Data Preparation - Feature Selection

Before running the first model, there was a significant amount of prep work to be done. Starting with the original list of 95 variables within the listings data frame, the first step was to eliminate both columns which wouldn't provide any insight into listing price (target variable) such as unique identifiers, listing description, host name, etc. as well as columns with large missing proportions (listing square footage - 95% missing). With a collection of relevant columns for the model, it was then time to tackle missing values in select columns.

Data Imputation

In the process of addressing missing values, I did consider using a tree-based imputation algorithm, although, on second glance through the columns with missing data, the majority of the missing values could be classified as structural missing data, meaning it was missing for a logical reason. For instance, observations in the security_deposit column were left blank as it was not required for that particular listing. Similarly, the missing values in the bedrooms column were due to the fact that the listing was a studio apartment, in which case 0 was inputted.

Missing Data Pattern

Missing values in the review-related columns presented an interesting scenario as, while missing values in the total number of reviews column translated to 0 total reviews, the other columns actually ranking certain characteristics of the apartment needed more thought. Simply inputing 0 as a score for listing cleanliness, host communication, overall value, and so on would inaccurately punish the listing for not having any reviews. Furthermore, other columns in the dataset wouldn't be helpful in hypothesizing user reviews on host communication for instance. Being missing completely at random (MCAR), I decided to input missing values with the median value for each respective column.

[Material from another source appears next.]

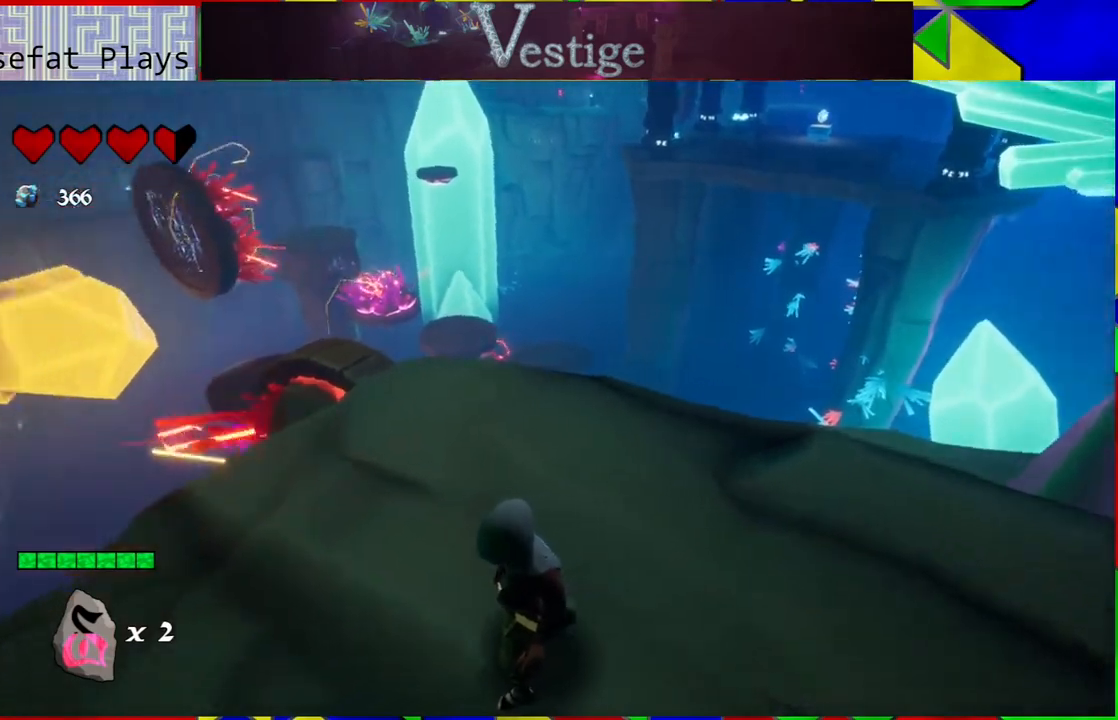
{"buttons": [], "left_stick": "center", "right_stick": "left", "events": []}
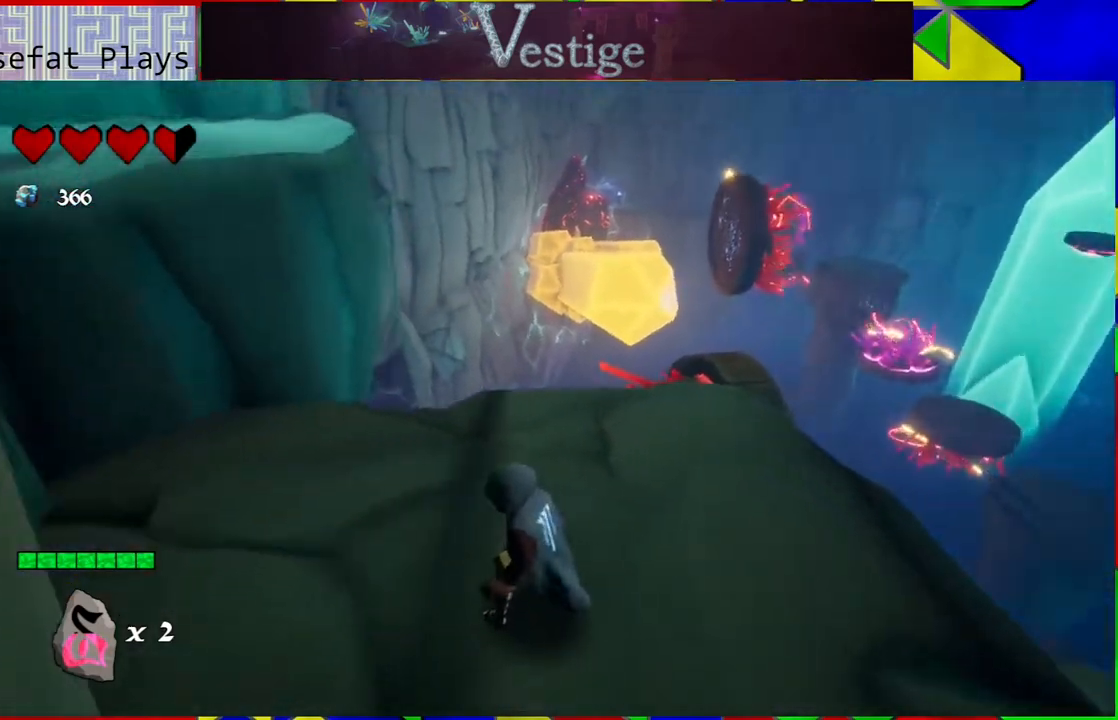
{"buttons": [], "left_stick": "up-left", "right_stick": "center", "events": [[317, "left_stick", "up-left"], [383, "right_stick", "center"]]}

Data Preparation - Feature Engineering

After reducing the original dataset from 95 to roughly 40 total variables, I made a point to bring external data into consideration. Taking my knowledge of Airbnb and the primary demographic it serves (tourists) paired with a desire to incorporate supplemental geographical data into the model, I was curious to flush out the possible influence of popular tourist locations on surrounding listing prices. For instance, would Airbnbs near Fenway Park have noticeably higher nightly pricing? To investigate the effect, with the longitude and latitude coordinates provided, I calculated the distance from each listing to 16 different popular tourist attractions in Boston; Boston Common, Museum of Fine Arts, the Tea Party, Old North Church to name a few.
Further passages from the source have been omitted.